# deadlift reps and sets?



## vinceforheismen (Feb 7, 2007)

When you deadlift how many sets are you guys doing and how many reps?


----------



## fufu (Feb 7, 2007)

Uhhh...I usually only do deadlifts when I do them for a 1RM or do small sets/set a week prior to get used to the movement.  That is more recently though.

In the past I have done things like 3x3, 3x8, 3x10, 5x3, just switching things up. I used to pick one of those set/rep schemes and stick with it a few weeks and increase the weight a bit each week, worked fine when I did it.

Why do you ask? What are you trying to do with your deadlift?


----------



## Spud (Feb 7, 2007)

warmup with a lighter weight for 8 reps, then 3x5


----------



## assassin (Feb 7, 2007)

I usually do a warmup for 10-12 reps with a much lighter weight than I use ,Then I do either 4x5-6 or 3x8-9  ,other wise I use a pyramid scheme....


----------



## Phred (Feb 7, 2007)

assassin said:


> I usually do a warmup for 10-12 reps with a much lighter weight than I use ,Then I do either 4x5-6 or 3x8-9  ,other wise I use a pyramid scheme....
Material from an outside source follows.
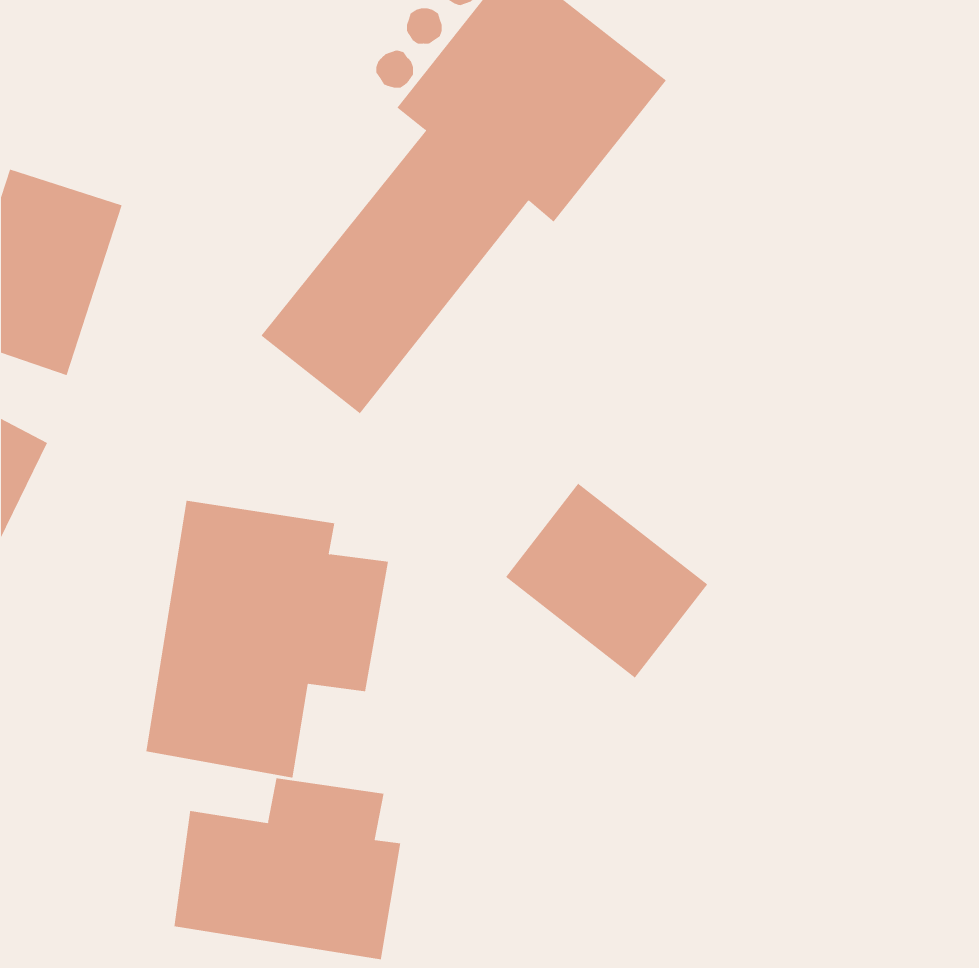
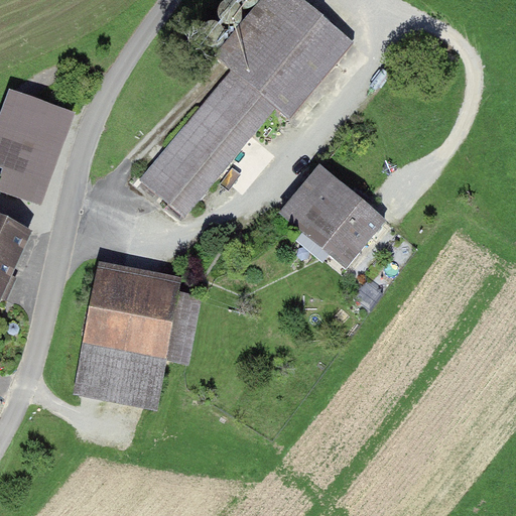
building: [505,483,708,678] -> [278,163,385,266]
building: [174,778,401,960] -> none

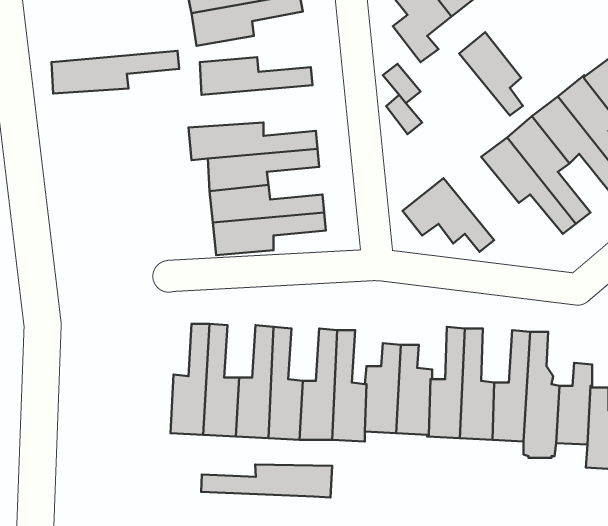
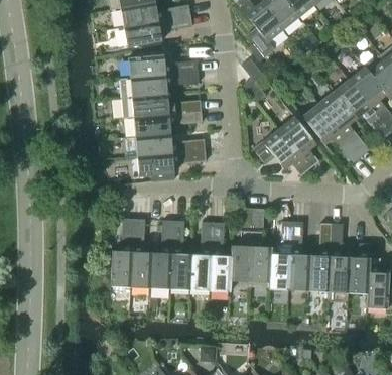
building: [459,32,523,116] -> [279,116,318,167]
building: [52,51,179,93] -> [121,72,200,98]
building: [201,464,332,497] -> none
This is what I do with P/RR/S routine


----------



## vinceforheismen (Feb 7, 2007)

thanks..

i started deadlifting about 6 weeks ago.

when i first started i was able to get 295 once

then 2 weeks after i was able to get 345 4 times..
and this week i was able to get 355 1 time.... 
i usaully do about 6 sets between 4-6 reps

could it have been that i was just tired that i wasnt able to get 355 more then once?


----------



## Witchblade (Feb 8, 2007)

Doing 1RM deadlifts without conditioning beforehand is completely retarded. I highly recommend you start working on *perfect form.*


----------



## fufu (Feb 8, 2007)

Witchblade said:


> Doing 1RM deadlifts without conditioning beforehand is completely retarded. I highly recommend you start working on *perfect form.*



Truths.

Going straight for your 1RM is very haphazardous idea. Learn the movement first! Be very careful with the deadlift.


----------



## Gazhole (Feb 8, 2007)

Aye, its so easy to slip up a little at the middle point of the lift and then your back rounds, and boom - it's all over.
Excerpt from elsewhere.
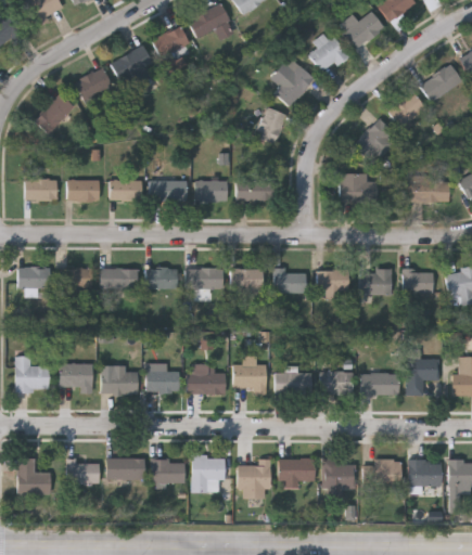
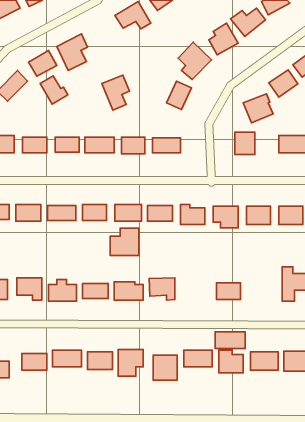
building: [154,27,190,73] -> [102,75,129,110]
building: none -> [40,76,68,104]
building: none -> [110,228,139,255]
building: [275,372,310,393] -> none
building: [360,372,399,393] -> [215,332,245,349]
I know a guy, he's a trainer at my gym. Really cool, knows his shit, strong as anything, but about a year ago his trainer was giving him bad advice about how to breathe throughout the lift, and his back rounded.

I think he said it was either L4 or L5 that blew, but either way he hasnt done any serious lifting for roughly a year because he literally cant. Anything he does do he wears two stabilization belts and more often than not will sit down.

Its a shame that one moment can put you out of commision for so long, but thats the reality.

The moral of the story is obviously "Be careful".


----------



## vinceforheismen (Feb 8, 2007)

no no no no i didnt go straight to the 355. it was my 6th set


----------



## LT81 (Feb 8, 2007)

vinceforheismen said:


> no no no no i didnt go straight to the 355. it was my 6th set



I think your problem was 

1) Not sufficient rest time in between your 1rm efforts(you stated a week later,even if it was 7 days still not long enough)

2) If I read this right 6 sets before doing a 1rm pull,your fatigueing yourself to begin with.


----------